What to produce
Answer these questions from the article below on fish passage at Conowingo Dam:
1. What cost does Exelon put on the upgrades?
2. How many years would the license Exelon is seeking run?
3. In what year did the Pennsylvania legislature pass its law requiring fishways at dams?

Passage to read
_ _ _ _

Among other changes, the steps call for the construction of a state-of-the art elevator capable of moving four times as many fish as the current 25-year-old fish lift.Judge to hear arguments over fish passage at Conowingo Dam

Exelon contends the upgrades would cost $56 million and are unlikely to achieve the fish passage goals. It wants to instead upgrade and improve its existing lift, and revive a program to trap shad and truck them around Conowingo and the three dams upstream of it.

Hundreds of pages of documents filed by both sides show sharply different views about why the numbers of shad getting past Conowingo have plummeted in recent years, and how that trend is best reversed.

Both sides are poised to make their arguments before an administrative law judge early next year.

The recommendations that come out of the hearing would form the basis for the Interior Department’s final prescription for fish passage improvements at the dam. If Exelon can show that its alternatives would achieve the same results at lower costs, the Interior Department would be obligated to go along with them.

Those recommendations would become part of Exelon’s new operating license, which is pending before the Federal Energy Regulatory Commission.

Exactly when that license will be issued is unclear. It’s essentially been on hold until a contentious issue about how to deal with sediment stored behind the dam is resolved — something that could take several years.

While the sediment issue has dominated discussions concerning the new license, the stakes are huge for the fish passage issue. Because Exelon is seeking a 46-year license, the decisions made in coming months could determine how — and how many — shad and river herring get up the Bay’s largest tributary for decades to come.

Two centuries of controversy

The debate over the best way to get shad and herring around the dam is the latest chapter in a controversy that has gone on for nearly 200 years. American shad and river herring are anadromous species, which spawn in freshwater rivers but spend most of their lives in the ocean until they return to their native rivers to spawn again.

They once migrated up the Susquehanna River in huge numbers. Early settlers in Cooperstown, NY, — 444 miles upstream from the Bay — were once reduced to eating wild leeks after a harsh winter, until they were saved from starvation by the spring river herring run.

Catching shad and river herring during their spawning runs was a springtime ritual for communities along the Susquehanna and its tributaries. The annual migration once supported commercial fisheries as far upstream as Binghamton, NY.

Conflicts over fish passage date to the early 1800s, as canal companies began building dams along the river and its tributaries. Of particular concern was a wood-and-stone dam built in the 1830s near Columbia, PA, just 45 miles upstream from the Bay.

Complaints about its impact on shad spurred the Pennsylvania legislature to pass a law in 1866 requiring fishways at dams. But the fishways at that time proved largely ineffective. Some fish still managed to get upstream. The canal dams were relatively low, and some shad made it upstream as dams were breeched by ice flows or inundated by high springtime river flows.

In the early 1900s, annual shad landings in Pennsylvania still averaged between 200,000 and 400,000 pounds a year.

_ _ _ _

Stored data
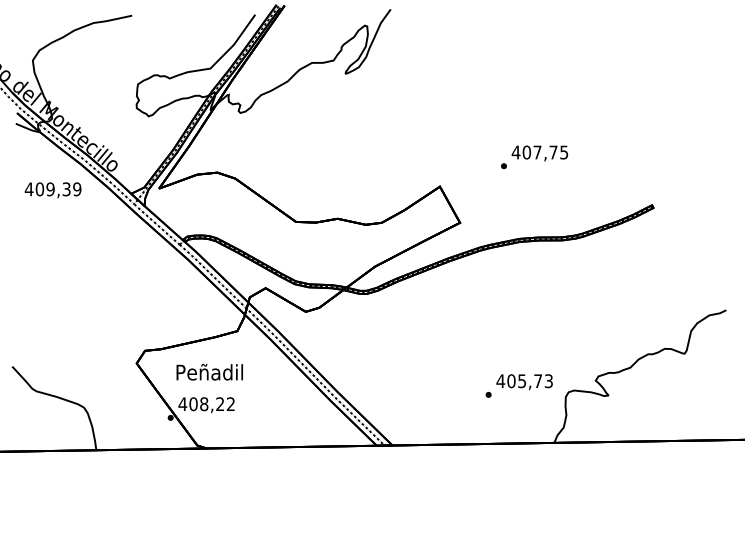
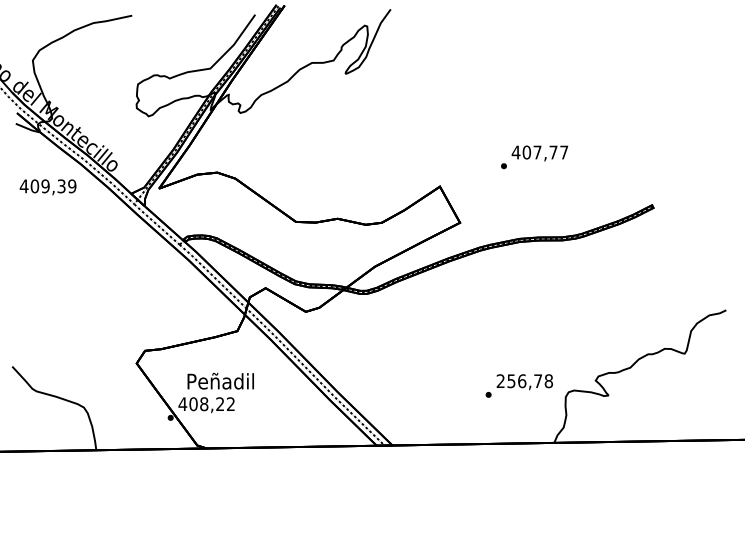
text at (564, 152): 407,75 -> 407,77
text at (52, 190) position: (52, 190) -> (47, 187)
text at (209, 371) position: (209, 371) -> (220, 380)
text at (524, 381): 405,73 -> 256,78
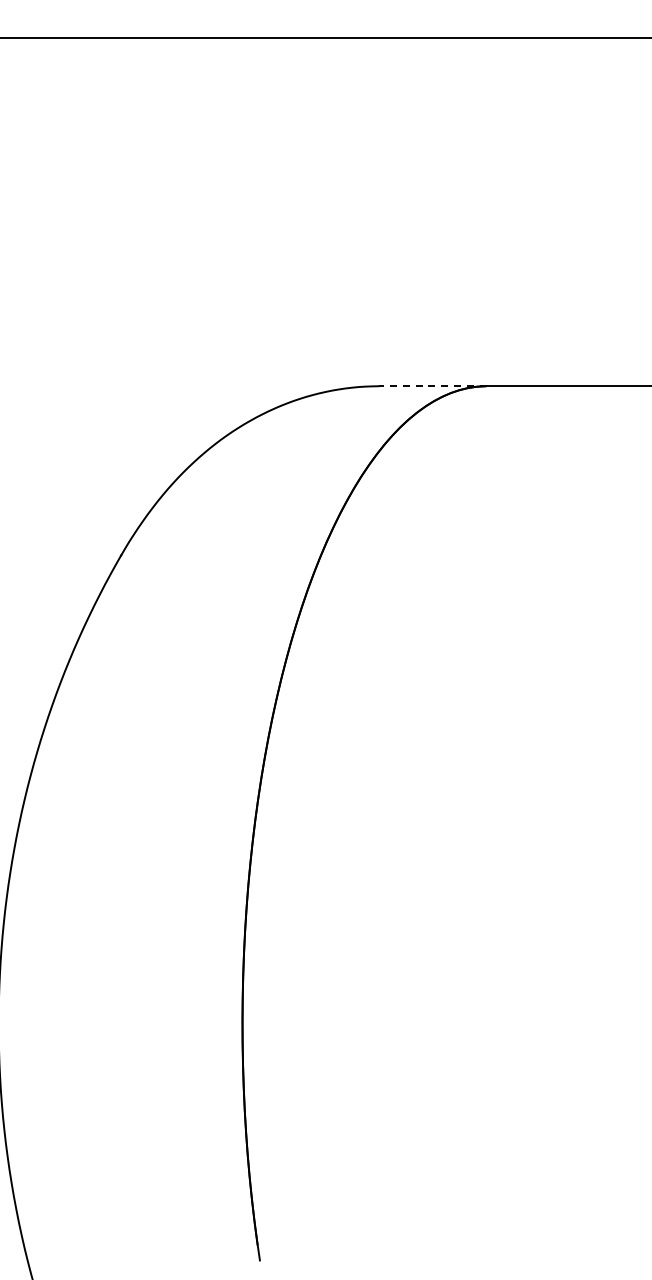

_ _ _ _

Result for this exercise
1. $56 million
2. 46 years
3. 1866